After we discovered the FOP gene, we examined the DNA sequence of the FOP gene in all patients who we had seen. Remarkably, nearly every single patient who was diagnosed as having “classic FOP” – regardless of where they were on the spectrum of disease severity – had the same exact heterozygous missense activating FOP mutation: [ACVR1c.617G>A; R206H].
As remarkably, every single patient who we had identified clinically as being an “FOP variant” had a different heterozygous missense activating mutation in the ACVR1 gene. In other words, those with “classic FOP” as the clinical diagnosis had the same “classic mutation” in the FOP gene [ACVR1c.617G>A; R206H], while everyone clinically diagnosed as an “FOP variant” had a “variant mutation” in the FOP gene.
Keep in mind that FOP variants are much rarer than classic FOP.
Some of the ACVR1 variants have so far been found in only one or two affected individuals in the world, so it is difficult to make predictions about the course of FOP over time.
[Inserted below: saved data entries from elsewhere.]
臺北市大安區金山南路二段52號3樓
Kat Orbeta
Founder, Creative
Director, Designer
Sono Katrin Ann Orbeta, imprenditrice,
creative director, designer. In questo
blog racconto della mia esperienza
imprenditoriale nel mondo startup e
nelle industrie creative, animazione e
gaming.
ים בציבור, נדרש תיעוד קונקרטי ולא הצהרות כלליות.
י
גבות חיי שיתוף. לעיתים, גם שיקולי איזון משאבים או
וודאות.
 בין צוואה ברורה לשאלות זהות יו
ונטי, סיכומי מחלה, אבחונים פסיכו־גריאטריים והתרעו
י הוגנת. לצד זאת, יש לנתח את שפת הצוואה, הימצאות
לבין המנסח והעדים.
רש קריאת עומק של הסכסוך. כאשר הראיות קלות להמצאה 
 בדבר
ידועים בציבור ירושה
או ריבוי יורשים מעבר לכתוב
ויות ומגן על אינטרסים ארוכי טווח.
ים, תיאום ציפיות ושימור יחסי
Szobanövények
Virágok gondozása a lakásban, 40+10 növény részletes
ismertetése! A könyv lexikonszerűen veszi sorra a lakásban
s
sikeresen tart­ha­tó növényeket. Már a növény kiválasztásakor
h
With other variants, there may be a few affected individuals in the world, so we know a little bit more about the course that FOP variant may take over time.
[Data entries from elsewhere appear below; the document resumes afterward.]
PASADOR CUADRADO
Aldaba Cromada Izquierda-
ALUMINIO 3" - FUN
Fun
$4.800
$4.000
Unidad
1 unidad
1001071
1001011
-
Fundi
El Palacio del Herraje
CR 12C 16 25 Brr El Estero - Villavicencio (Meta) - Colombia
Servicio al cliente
So, what does this all mean for someone who has an FOP variant?
We have less knowledge and therefore less certainty about the FOP variants than we do about classic FOP; but, we and other scientists are beginning to learn more about how the ACVR1 variant mutations affect cell functions and how they are similar to and different from the classic ACVR1 mutation (Haupt et al., 2018; Mucha et al., 2018). The exact location and characteristic of the mutation in the ACVR1 gene (blueprint for the ACVR1 protein; classic vs. variant) informs the structural biologists with whom we work and collaborate to better understand the damaged workings of ACVR1 in FOP. That insight is critical to developing structural models and approaches to inactivating the damaged and overactive switch that leads to disabling HO in all forms of FOP.
* Whether someone has “classic FOP” or an “FOP variant”, all have over-activity of the bone forming BMP pathway and thus the tendency to form heterotopic bone.
* Whether someone has “classic FOP” or an “FOP variant”, the process by which they form heterotopic bone after birth is the same.
* The general precautions for FOP are the same for patients with classic FOP and FOP variants.
* The symptomatic management of flare-ups is the same for patients with classic FOP and FOP variants.
* Some of the approaches to develop medications for FOP are mutation-specific while others target the broad process of HO common to both.
*Approaches to specifically block the overactive ACVR1 receptor (encoded by the FOP gene) should be applicable to FOP variants as well as classic FOP.
* New clinical trials will likely be limited at first to patients who have classic FOP – and then later, if applicable, to those with FOP variants – based primarily on regulatory requirements.
* Every measure and pressure is being exerted to open-up applicable clinical trials to patients with FOP variants as quickly and humanly possible. This is being done right now.
*Finally, all patients with FOP – classic and variant FOP – are part of the small but powerful worldwide FOP community. There is a common thread that unites everyone with FOP.
All with FOP must stay together, speak with one voice, and learn from each other. Knowledge will lead to better treatments and a cure for all of those with FOP regardless of whether one has “classic FOP” or an “FOP variant”.